Paraissant surpris de sa réaction, M. Singh a protesté de ses bonnes intentions. « Je veux simplement qu’on s’assoie et qu’on trouve des solutions », a-t-il dit, démontrant du même coup qu’il n’avait rien compris ou ne voulait pas comprendre. La solution est pourtant simple : Ottawa n’a qu’à se mêler de ses affaires et à verser une compensation au Québec.

On n’en attendait pas moins de Mme Ghazal, qui est la porte-parole de QS en matière de souveraineté et de relations intergouvernementales canadiennes. Elle avait fait de l’indépendance le thème principal de sa campagne au poste de co-porte-parole féminine et elle dirige l’opération Nouveau Québec, qui vise à remobiliser les jeunes relativement au projet souverainiste.

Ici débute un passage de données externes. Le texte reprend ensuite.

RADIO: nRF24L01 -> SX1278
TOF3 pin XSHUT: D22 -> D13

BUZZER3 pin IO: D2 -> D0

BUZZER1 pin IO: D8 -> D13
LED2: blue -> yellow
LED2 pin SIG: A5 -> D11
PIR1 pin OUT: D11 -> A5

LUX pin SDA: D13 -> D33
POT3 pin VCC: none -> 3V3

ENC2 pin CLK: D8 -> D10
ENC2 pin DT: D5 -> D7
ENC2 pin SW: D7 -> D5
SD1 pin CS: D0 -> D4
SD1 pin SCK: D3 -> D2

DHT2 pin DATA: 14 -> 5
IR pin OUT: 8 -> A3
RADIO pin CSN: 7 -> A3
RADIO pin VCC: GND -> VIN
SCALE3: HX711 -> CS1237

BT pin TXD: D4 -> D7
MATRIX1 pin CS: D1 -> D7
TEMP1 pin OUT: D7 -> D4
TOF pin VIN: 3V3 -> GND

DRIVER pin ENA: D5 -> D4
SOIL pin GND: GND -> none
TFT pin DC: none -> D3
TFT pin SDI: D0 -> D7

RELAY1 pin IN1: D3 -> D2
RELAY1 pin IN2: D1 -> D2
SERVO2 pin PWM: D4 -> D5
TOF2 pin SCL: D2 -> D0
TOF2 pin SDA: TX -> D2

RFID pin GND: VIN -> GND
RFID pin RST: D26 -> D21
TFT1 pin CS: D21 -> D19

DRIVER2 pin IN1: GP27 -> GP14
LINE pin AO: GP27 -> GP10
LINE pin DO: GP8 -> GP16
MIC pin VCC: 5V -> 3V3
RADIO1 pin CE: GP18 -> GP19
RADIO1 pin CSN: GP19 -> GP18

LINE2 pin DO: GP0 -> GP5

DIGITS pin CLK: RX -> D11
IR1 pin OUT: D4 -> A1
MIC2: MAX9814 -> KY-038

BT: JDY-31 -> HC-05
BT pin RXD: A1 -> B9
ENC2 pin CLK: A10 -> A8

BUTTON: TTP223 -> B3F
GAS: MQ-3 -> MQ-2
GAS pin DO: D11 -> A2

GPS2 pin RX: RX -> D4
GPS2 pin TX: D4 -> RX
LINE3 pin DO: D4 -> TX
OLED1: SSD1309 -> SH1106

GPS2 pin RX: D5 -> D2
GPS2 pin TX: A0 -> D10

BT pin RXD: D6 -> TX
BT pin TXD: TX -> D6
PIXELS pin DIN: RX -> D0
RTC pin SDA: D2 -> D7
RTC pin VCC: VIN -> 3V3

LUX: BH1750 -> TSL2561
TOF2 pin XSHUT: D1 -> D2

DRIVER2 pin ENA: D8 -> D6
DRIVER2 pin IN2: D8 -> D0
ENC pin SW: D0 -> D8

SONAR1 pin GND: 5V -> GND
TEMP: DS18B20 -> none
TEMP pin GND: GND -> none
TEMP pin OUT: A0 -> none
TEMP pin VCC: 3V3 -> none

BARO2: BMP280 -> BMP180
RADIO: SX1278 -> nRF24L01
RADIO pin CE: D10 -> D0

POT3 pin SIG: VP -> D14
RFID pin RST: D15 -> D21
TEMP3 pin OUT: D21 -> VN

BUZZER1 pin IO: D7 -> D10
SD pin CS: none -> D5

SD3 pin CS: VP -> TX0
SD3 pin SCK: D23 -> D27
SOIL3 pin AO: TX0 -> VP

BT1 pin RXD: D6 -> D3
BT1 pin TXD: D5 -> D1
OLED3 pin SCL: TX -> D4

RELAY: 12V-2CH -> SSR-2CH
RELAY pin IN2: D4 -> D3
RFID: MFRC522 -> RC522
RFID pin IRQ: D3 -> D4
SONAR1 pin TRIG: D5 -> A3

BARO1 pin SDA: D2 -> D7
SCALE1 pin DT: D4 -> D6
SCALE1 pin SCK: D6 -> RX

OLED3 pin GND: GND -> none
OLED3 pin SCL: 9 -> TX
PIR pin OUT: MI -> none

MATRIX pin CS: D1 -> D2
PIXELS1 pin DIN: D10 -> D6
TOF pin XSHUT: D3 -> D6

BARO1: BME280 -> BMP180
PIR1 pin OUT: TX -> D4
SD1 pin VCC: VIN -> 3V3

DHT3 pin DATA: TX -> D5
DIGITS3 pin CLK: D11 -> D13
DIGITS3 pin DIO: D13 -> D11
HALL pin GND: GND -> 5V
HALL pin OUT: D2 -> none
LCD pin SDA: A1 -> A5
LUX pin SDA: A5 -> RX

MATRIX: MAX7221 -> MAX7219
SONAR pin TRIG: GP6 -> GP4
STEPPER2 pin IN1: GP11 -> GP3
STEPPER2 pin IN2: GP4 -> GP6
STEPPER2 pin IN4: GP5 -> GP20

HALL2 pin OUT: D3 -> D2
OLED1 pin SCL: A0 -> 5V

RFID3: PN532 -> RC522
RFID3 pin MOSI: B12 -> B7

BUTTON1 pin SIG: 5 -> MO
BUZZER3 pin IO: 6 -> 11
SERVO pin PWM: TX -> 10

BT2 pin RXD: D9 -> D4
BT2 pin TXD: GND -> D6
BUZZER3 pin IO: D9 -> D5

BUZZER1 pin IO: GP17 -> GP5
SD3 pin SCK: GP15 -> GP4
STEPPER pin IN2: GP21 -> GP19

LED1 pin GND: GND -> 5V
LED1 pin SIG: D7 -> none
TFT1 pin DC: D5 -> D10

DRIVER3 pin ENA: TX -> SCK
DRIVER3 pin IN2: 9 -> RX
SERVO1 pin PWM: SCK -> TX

Il reste que l’ascension du Parti québécois semble avoir rendu QS plus soucieux des empiétements d’Ottawa sur les champs de compétence du Québec, que Gabriel Nadeau-Dubois trouvait naguère de peu d’intérêt. Cela semble aussi avoir échappé à M. Singh, qui devrait plutôt s’asseoir avec son adjoint québécois avant que les intentions de vote du NPD au Québec tombent dans la marge d’erreur.